When it came, the shot was deafening, the echo in the East Wing of the Gallery multiplying it tenfold. I felt my feet lift off the ground as if in flight and then I hit the floor hard. And then there was the second shot, which I knew would come, as I lay there, my ears full of noise. I heard a girl screaming.

They carried me through the East Wing and down the stairs to the Main Entrance.

I remember looking up at the faces of my bearers, my vision so sharp I could see the pores of their skin. There was a small yellow stain on the dark blue cravat of the constable who was carting me by my feet. His eyes were red and there were dry flakes of skin around his nostrils.

A tall thin man with a mournful face, wearing a dapper grey suit, was wringing his hands, his eyes round with fright. He looked familiar but I couldn’t place where I had seen him.

‘I am begging you; we should wrap her in blankets. All this blood,’ he was saying.

Then I was aware of it: the brilliant red flow, bedazzling like clusters of garnets strewn on the floor.

‘Please, the floor.’ The policemen ignored him.

The embarrassment. Making a spectacle of myself in public. I, who have always taken pride in being discreet, considerate, proper.

‘I’m so sorry,’ I said to the man with the mournful face but he didn’t hear me. He wouldn’t even look at me. Instead he stared at the blood, my blood, and kept wringing his hands.

For once, the dimly lit Gallery was bathed in bright white light – so bright it hurt my eyes. As for the first time, I looked at the people encased in glass and gilded frames.

Their eyes were following me, gleaming as if they were enjoying the performance: all those men in opulent clothes with their double chins and their intimations of a power that had always been beyond my reach.

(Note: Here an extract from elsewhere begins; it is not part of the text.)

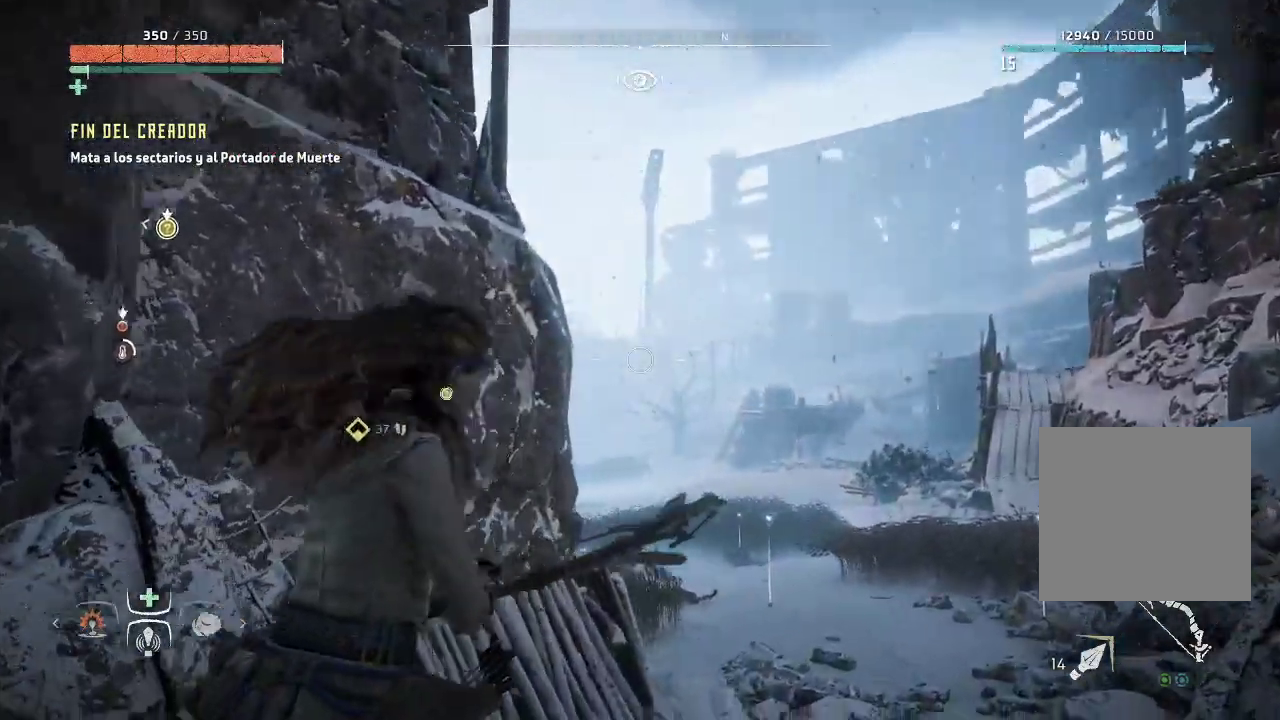
{"buttons": ["L2"], "left_stick": "up", "right_stick": "left", "events": [[150, "left_stick", "up"], [233, "right_stick", "center"], [350, "right_stick", "left"]]}
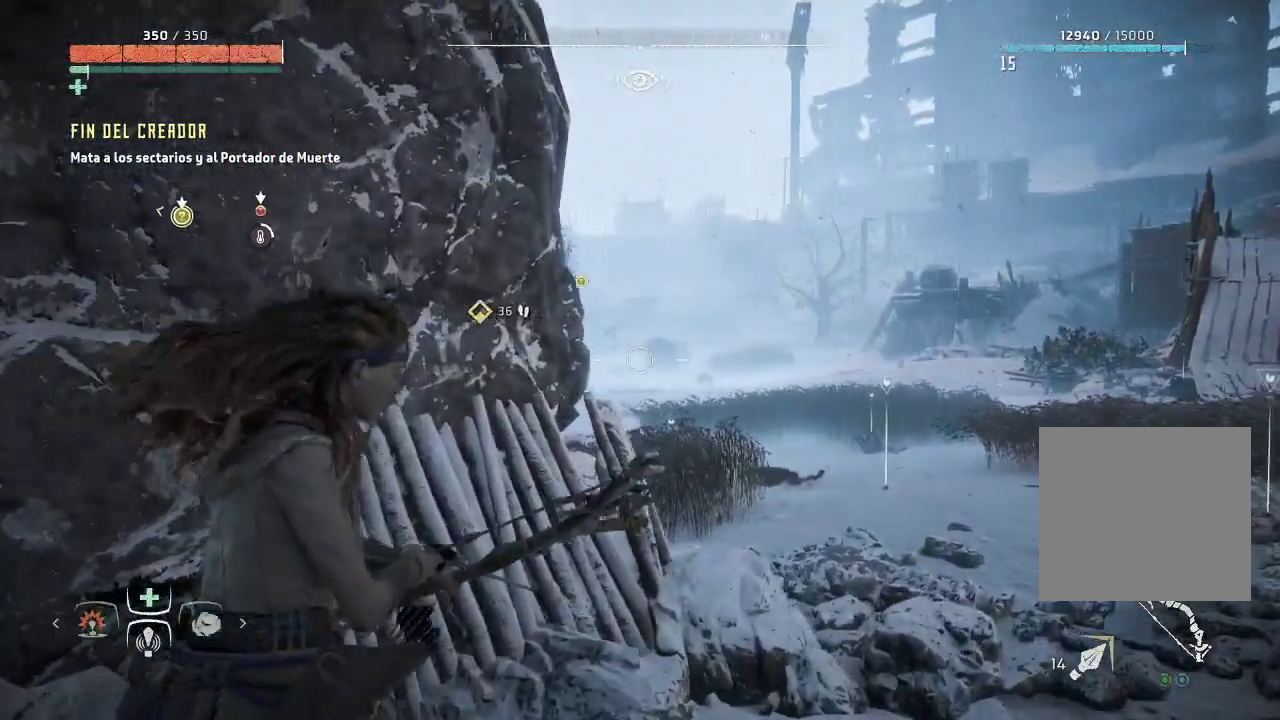
{"buttons": ["L2"], "left_stick": "up", "right_stick": "up-left", "events": [[117, "right_stick", "up-left"]]}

The embarrassment. I could die of it.

The tall thin man in grey was still in tow, resigned now to the fate of his parquet, still wringing his hands; and the faces of the dead watching me with glee. At last they could lay a claim on me, me who had looked at them with such distaste, their bloodless faces and fish eyes and the pretence that they were still important as ever.

At last they could claim me as one of their own.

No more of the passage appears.